SOURCE PASSAGE —
····················

THE CONSTRUCTION industry - like all business sectors - is being forced to face its responsibilities to the environment. In the last decade some major progress has taken place. However, just when businesses might be forgiven for patting themselves on the back over the great strides they have made, the goalposts have moved. Environmental awareness is no longer enough: today's successful business has to be sustainable.
There are many definitions of sustainability. The Government's 1999 White Paper A better quality of life defines sustainable development as: Maintenance of high and stable levels of economic growth and employment;
prudent use of natural resources; social progress which recognises the needs of all people; and effective protection of the environment.
Back in 1987 an international conference described it as the process which 'meets the needs of the present without compromising the ability of future generations to meet their own needs'. Or, as Scott Wilson principal sustainability consultant Matt Grace puts it: 'Having a good life without ruining the chances for everyone else now, or in the future, to have a good life too.'
Key to all definitions is the link between economic viability and environmental and social responsibility - the fundamental belief that companies that adopt a positive attitude to the environment and the society in which they trade will outperform those that do not.
Companies are rushing to demonstrate their sustainable credentials, signing up to organisations such as the World Business Council for Sustainable Development and the Institute of Business Ethics. The furore that greeted publication of the FTSE for Good index late last year demonstrates, if nothing else, the desire to be seen as a sustainable business.
'FTSE for Good takes the top 350 companies and rates them according to their environmental and social record, ' explains Paul Monaghan, partnership development manager at the Co-Operative Bank. Lobby groups have criticised it for having limited aspirations, and they caution against using it as a measure of excellence.
'Some people say that the bar's been set too low, ' admits Monaghan. 'But it is only one standard. FTSE for Good is saying 'this is the way we do it - others might do it differently'.'
Monaghan says there is mounting pressure on construction companies to adopt sustainable business practices: 'The financial services sector is now asking them for information on the triple bottom line' - that is, on social and environmental track record, as well as financial performance.
New legal requirements mean companies listed on the Stock Exchange must report on how they are managing a wider range of risks, including ethical issues, environmental impact and public reputation. At the same time the investment community is also putting pressure on businesses by screening investments for social responsibility. According to Monaghan, the social impact of more than £1,000bn of investment is assessed worldwide every year.
And Government is weighing in. The Climate Change Levy which kicks in on 1 April will see energy bills soar, forcing firms across all sectors to look hard at their consumption.
For many firms this major financial 'prod' will galvanise them into looking hard at other areas, making a link between environmental and economic savings, reckons Grace. 'All new construction projects have to have an ecological assessment, and that can be a starting point to think of some of the wider issues as well - to start looking at things a bit more broadly.'
How to measure sustainable performance could prove a sticking point, however.
This is not easy. Environmental consultant ERM conducted a survey at the end of 2001 into the use of social indicators in corporate reporting by FTSE 100 companies. 'For years managers have heard the mantra 'you can't manage what you can't measure', ' says ERM corporate advisory services director Dr Tim Woollard.
'Many advocates of measurement use key performance indicators (KPIs) to manage 'hard' and 'soft' business issues. It's difficult to convince these advocates that social issues are important without talking about performance measures.

····················

ENTRIES SHOWN —
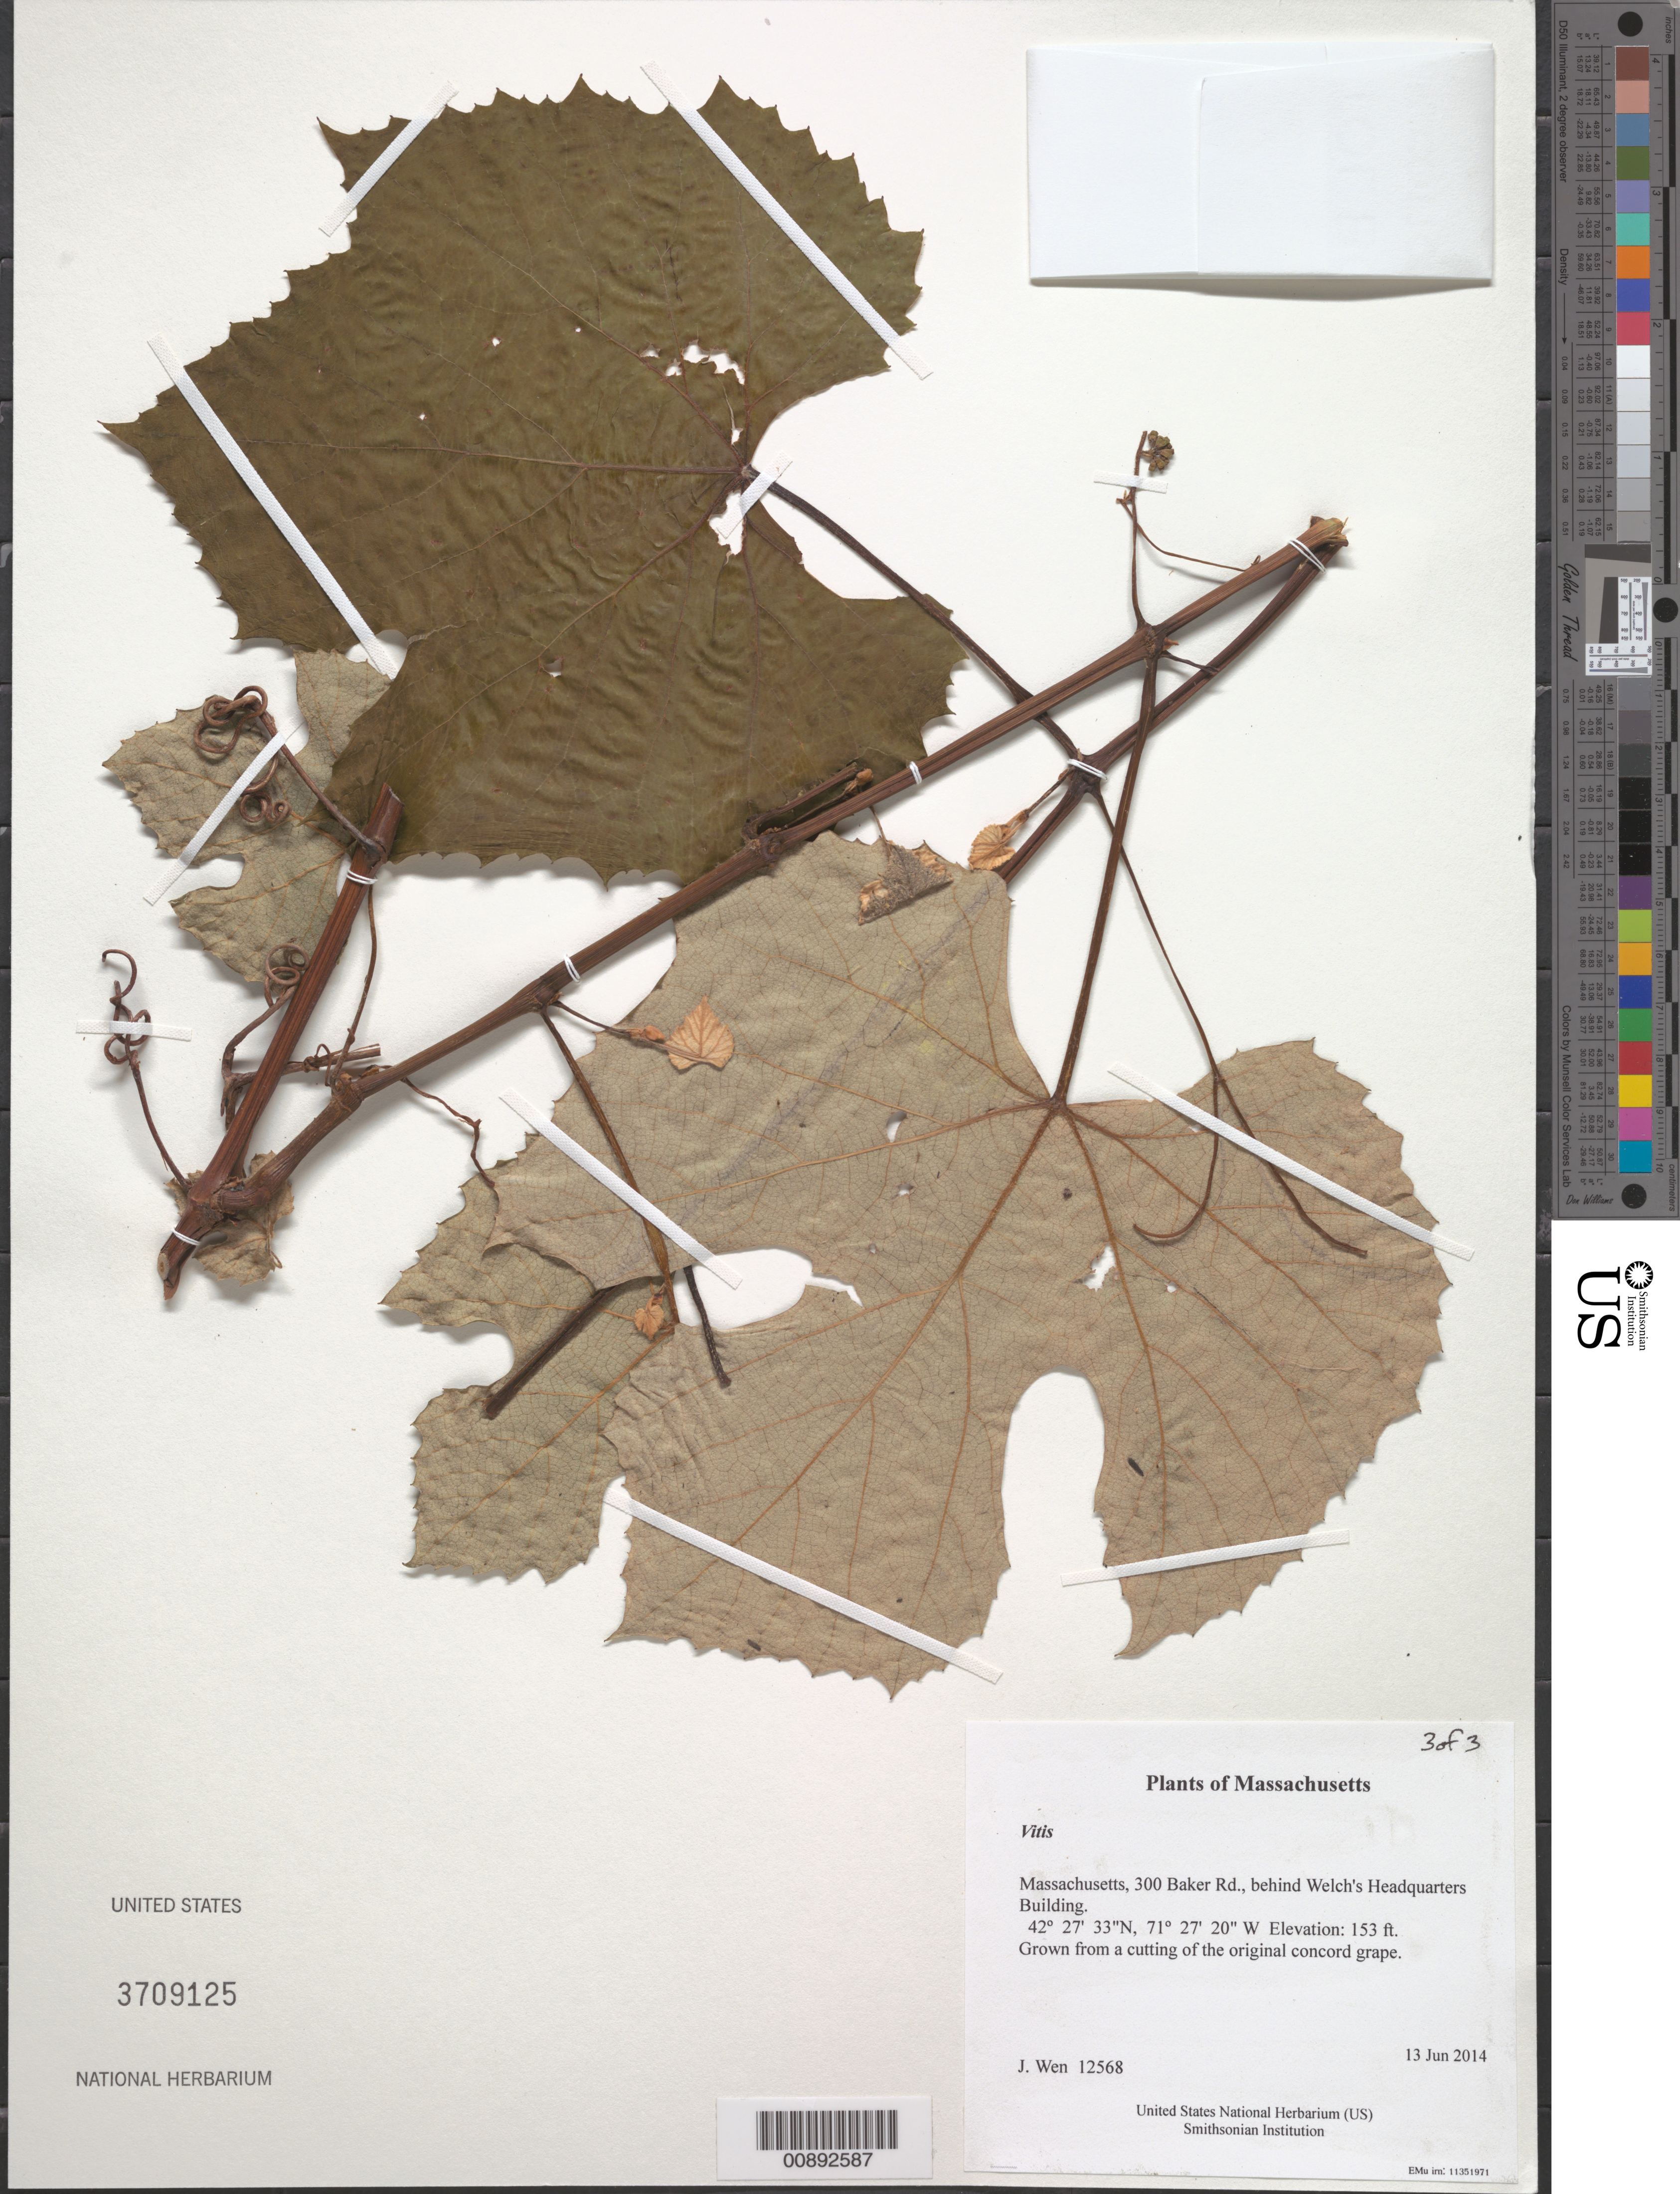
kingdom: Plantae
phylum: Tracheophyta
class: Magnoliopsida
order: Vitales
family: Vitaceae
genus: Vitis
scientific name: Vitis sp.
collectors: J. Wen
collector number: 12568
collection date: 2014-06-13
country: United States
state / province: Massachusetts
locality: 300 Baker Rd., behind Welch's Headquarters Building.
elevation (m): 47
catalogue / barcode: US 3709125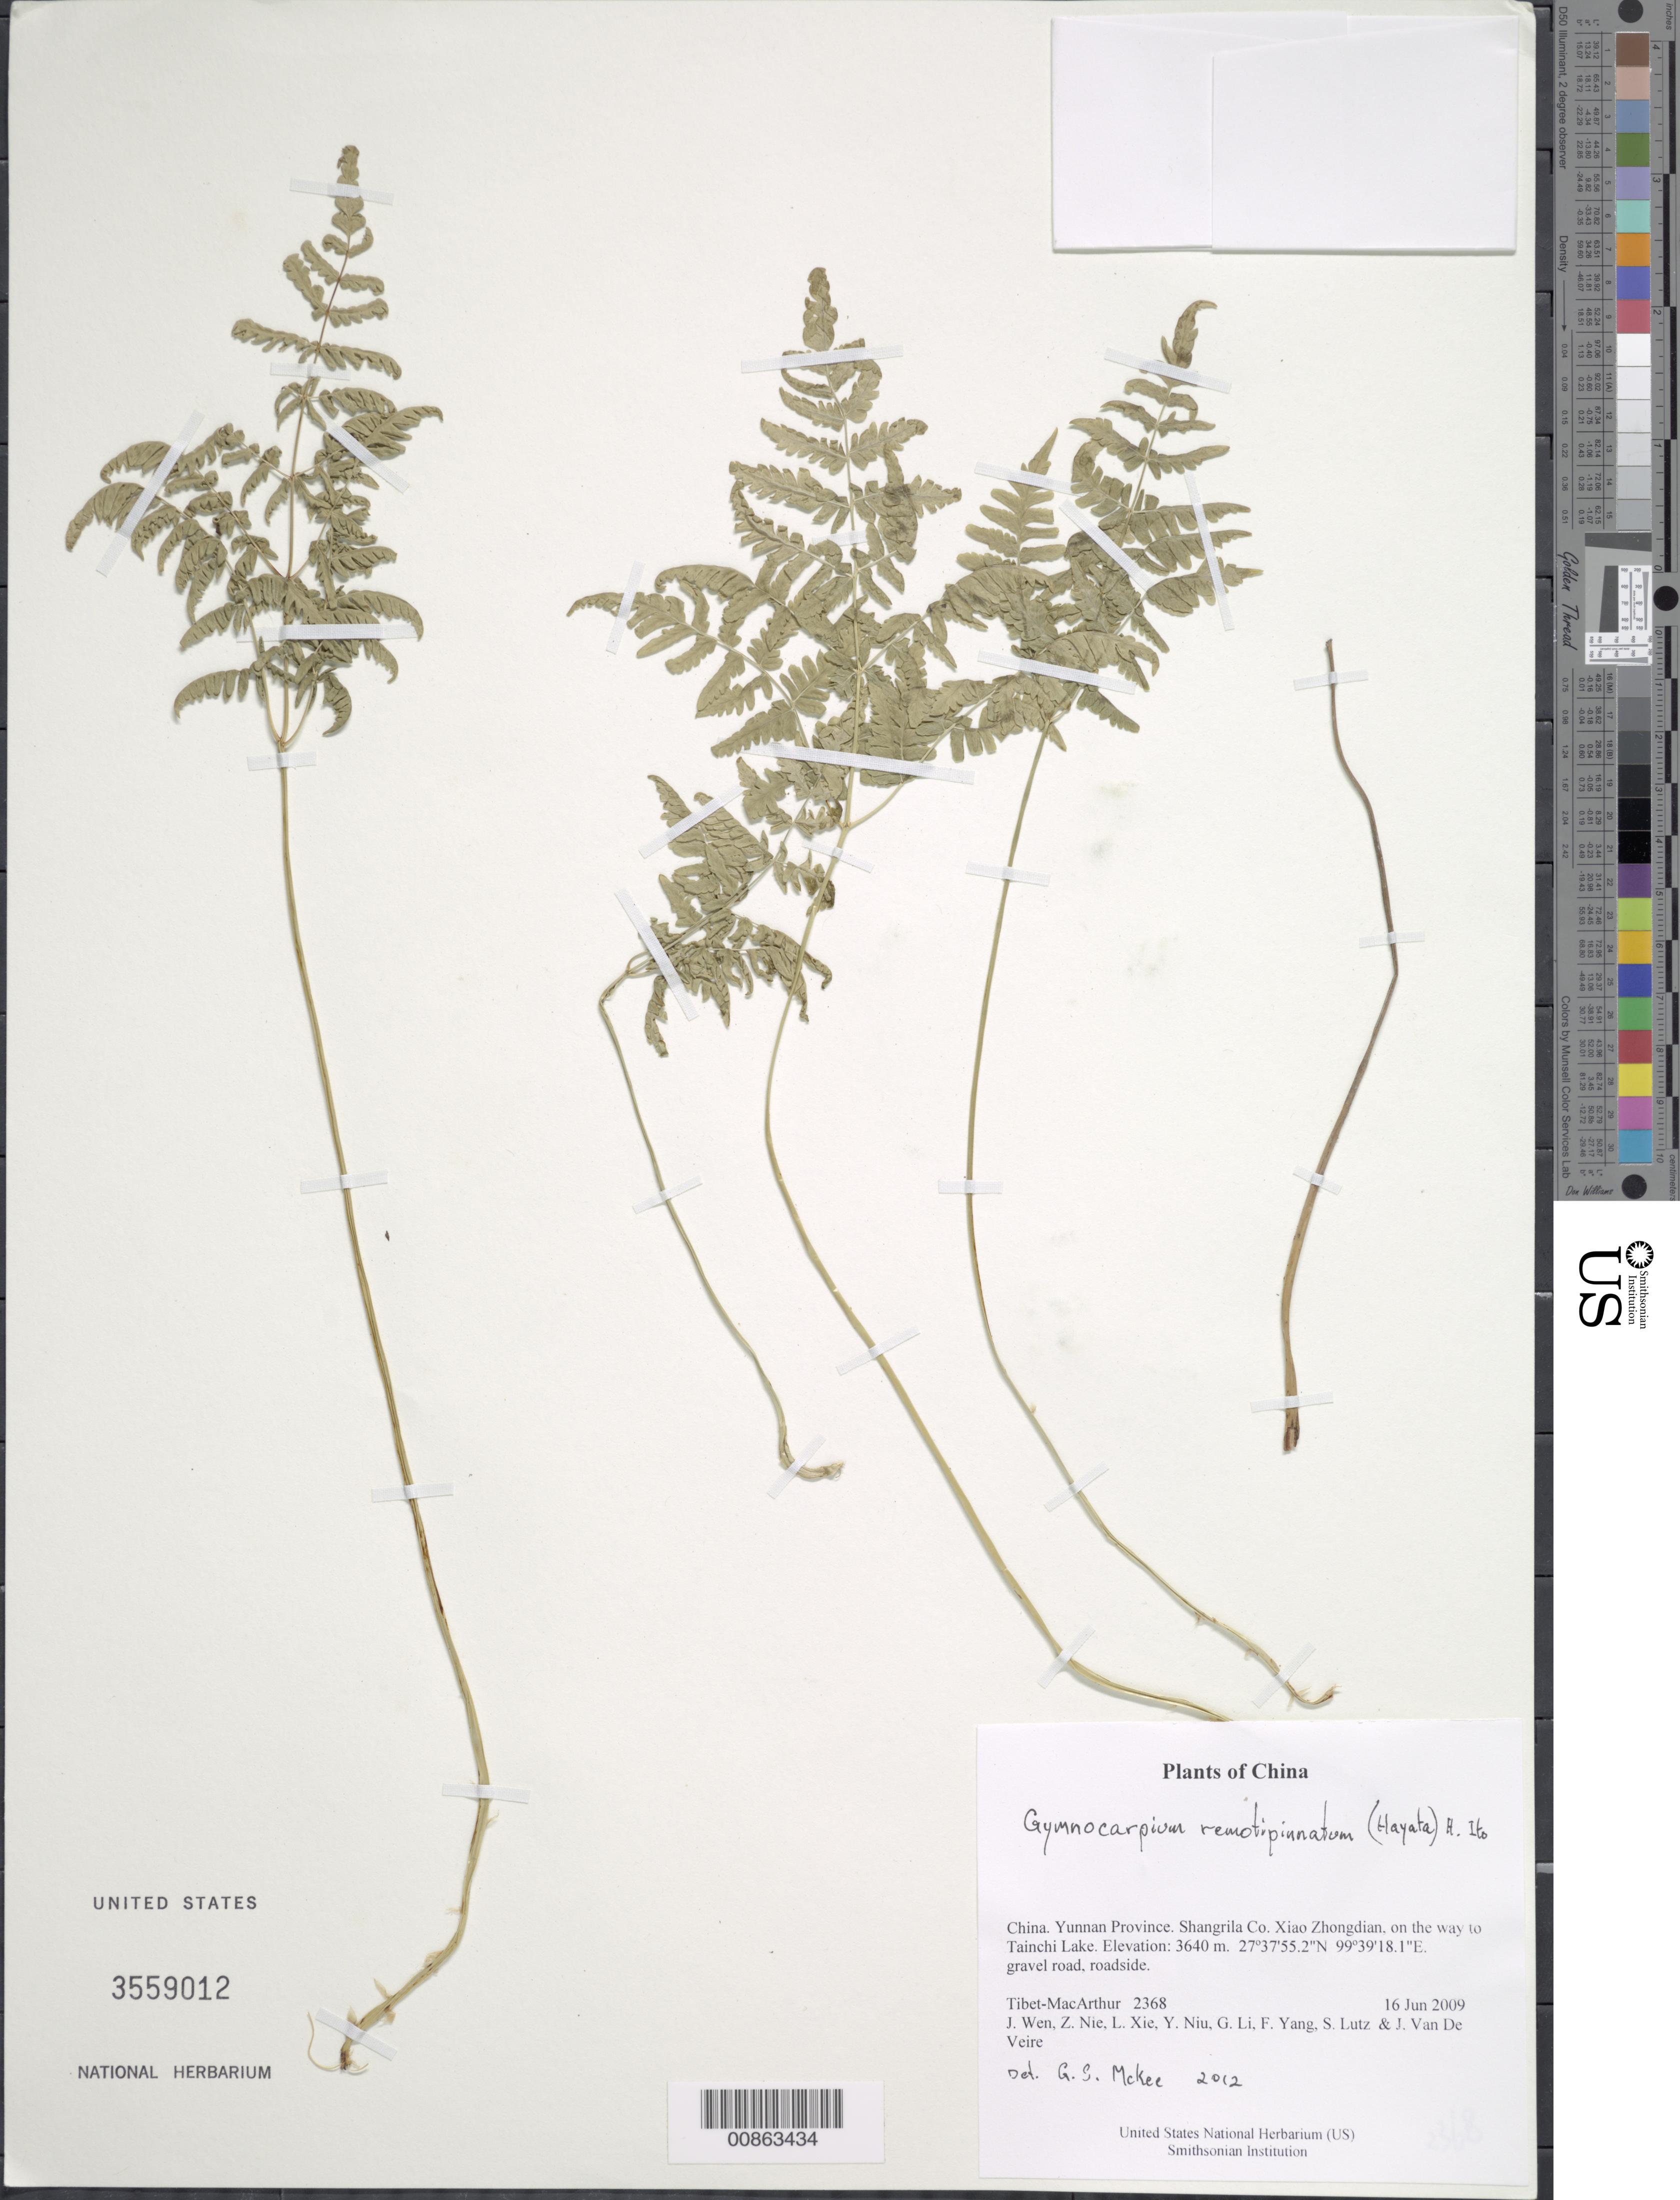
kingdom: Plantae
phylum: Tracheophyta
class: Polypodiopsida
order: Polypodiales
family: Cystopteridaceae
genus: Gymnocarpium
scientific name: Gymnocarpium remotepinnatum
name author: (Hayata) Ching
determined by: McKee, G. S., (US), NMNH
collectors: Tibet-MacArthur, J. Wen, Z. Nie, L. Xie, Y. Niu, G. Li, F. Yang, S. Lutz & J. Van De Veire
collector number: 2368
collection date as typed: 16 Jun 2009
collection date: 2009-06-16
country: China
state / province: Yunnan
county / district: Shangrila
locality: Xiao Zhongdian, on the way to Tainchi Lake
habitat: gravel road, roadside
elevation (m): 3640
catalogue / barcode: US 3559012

····················

WORK TO BE COMPLETED —
According to the passage on sustainability in construction, how many companies does FTSE for Good rate?

SOLVED EXERCISE —
The top 350 companies.